On the Electrons Dynamics during Rapid Island Coalescence in Asymmetric Magnetic Reconnection: Case With and With No Guide Field

Abstract:

We present a set of fully kinetic 2.5D simulations of electron dynamics during rapid magnetic islands coalescence in asymmetric conditions. Simulations are performed using the massively parallel fully kinetic implicit moment method code iPIC3D (Markidis et al. 2010). The domain is a double periodic box with two current sheets initially representing two different reconnection conditions with the same asymmetric ratio. In the upper sheet the conventional hyperbolic continuous functions for magnetic field and density are initialised across the layer (e.g. Pritchett 2008). In the lower layer the same asymmetric conditions are used the presence of an extremely steep gradient describing a pure tangential discontinuity.
Cases with and without guide field are compared.

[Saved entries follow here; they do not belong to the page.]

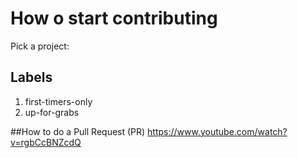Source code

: # How o start contributing

Pick a project:

## Labels
1. first-timers-only
2. up-for-grabs

##How to do a Pull Request (PR)
https://www.youtube.com/watch?v=rgbCcBNZcdQ

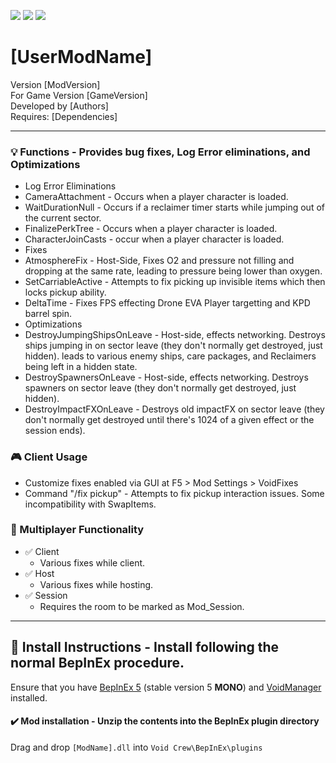 [![](https://img.shields.io/badge/-Void_Crew_Modding_Team-111111?style=just-the-label&logo=github&labelColor=24292f)](https://github.com/Void-Crew-Modding-Team)
![](https://img.shields.io/badge/Game%20Version-[GameVersion]-111111?style=flat&labelColor=24292f&color=111111)
[![](https://img.shields.io/discord/1180651062550593536.svg?&logo=discord&logoColor=ffffff&style=flat&label=Discord&labelColor=24292f&color=111111)](https://discord.gg/g2u5wpbMGu "Void Crew Modding Discord")

# [UserModName]

Version [ModVersion]  
For Game Version [GameVersion]  
Developed by [Authors]  
Requires: [Dependencies]


---------------------

### 💡 Functions - **Provides bug fixes, Log Error eliminations, and Optimizations**

- Log Error Eliminations
 - CameraAttachment - Occurs when a player character is loaded.
 - WaitDurationNull - Occurs if a reclaimer timer starts while jumping out of the current sector.
 - FinalizePerkTree - Occurs when a player character is loaded.
 - CharacterJoinCasts - occur when a player character is loaded.
- Fixes
 - AtmosphereFix - Host-Side, Fixes O2 and pressure not filling and dropping at the same rate, leading to pressure being lower than oxygen.
 - SetCarriableActive - Attempts to fix picking up invisible items which then locks pickup ability.
 - DeltaTime - Fixes FPS effecting Drone EVA Player targetting and KPD barrel spin.
- Optimizations
 - DestroyJumpingShipsOnLeave - Host-side, effects networking. Destroys ships jumping in on sector leave (they don't normally get destroyed, just hidden). leads to various enemy ships, care packages, and Reclaimers being left in a hidden state.
 - DestroySpawnersOnLeave - Host-side, effects networking. Destroys spawners on sector leave (they don't normally get destroyed, just hidden).
 - DestroyImpactFXOnLeave - Destroys old impactFX on sector leave (they don't normally get destroyed until there's 1024 of a given effect or the session ends).

### 🎮 Client Usage

- Customize fixes enabled via GUI at F5 > Mod Settings > VoidFixes
- Command "/fix pickup" - Attempts to fix pickup interaction issues. Some incompatibility with SwapItems.

### 👥 Multiplayer Functionality

- ✅ Client
  - Various fixes while client.
- ✅ Host
  - Various fixes while hosting.
- ✅ Session
  - Requires the room to be marked as Mod_Session.

---------------------

## 🔧 Install Instructions - **Install following the normal BepInEx procedure.**

Ensure that you have [BepInEx 5](https://thunderstore.io/c/void-crew/p/BepInEx/BepInExPack/) (stable version 5 **MONO**) and [VoidManager](https://thunderstore.io/c/void-crew/p/VoidCrewModdingTeam/VoidManager/) installed.

#### ✔️ Mod installation - **Unzip the contents into the BepInEx plugin directory**

Drag and drop `[ModName].dll` into `Void Crew\BepInEx\plugins`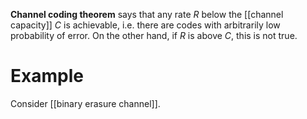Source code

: **Channel coding theorem** says that any rate $R$ below the [[channel capacity]] $C$ is achievable, i.e. there are codes with arbitrarily low probability of error. On the other hand, if $R$ is above $C$, this is not true.

# Example

Consider [[binary erasure channel]].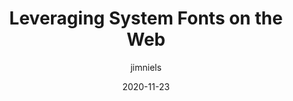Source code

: ---
author: jimniels
date: 2020-11-23
permalink: false
tags:
  - fonts
target_url: https://blog.jim-nielsen.com/2020/system-fonts-on-the-web/
title: Leveraging System Fonts on the Web
---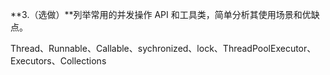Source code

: **3.（选做）**列举常用的并发操作 API 和工具类，简单分析其使用场景和优缺点。

Thread、Runnable、Callable、sychronized、lock、ThreadPoolExecutor、Executors、Collections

While the upper layer shows the typical reconnection evolution of an asymmetric configuration, the lower layer very soon develops not-uniformly distributed multiple reconnection points which rapidly evolve in a series of magnetic islands. Quick islands coalescence follows.

Even though the electrons dynamics during island merging has been studied in both symmetric and asymmetric conditions (e.g. Pritchett 2007, 2008b, Drake et al. 2006, Oka et al. 2010, Huang et al. 2014), these simulations show new interesting features such as the presence of three distinct regions, here named X, M and D, with very different properties. Regions X and M manifest typical signatures of ongoing reconnection, distinguishable thanks to the direct comparison with the outcomes of the upper layer. In particular, M-type regions are different because reconnection occurs between two merging islands in a vertical fashion with respect to the direction of the current sheets initially set. In contrast, regions D present a quite diverse features, not showing the typical signatures of a occurring reconnection.

The present work is supported by the NASA MMS Grant NNX08AO84G. Additional support for the KULeuven team is provided by the European Commission DEEP-ER project, by the Onderzoekfonds KU Leuven (Research Fund KU Leuven) and by the Interuniversity Attraction Poles Programme of the Belgian Science Policy Office (IAP P7/08 CHARM). The simulations were conducted on the computational resources provided by the PRACE Tier-0 2013091928 (SuperMUC supercomputer).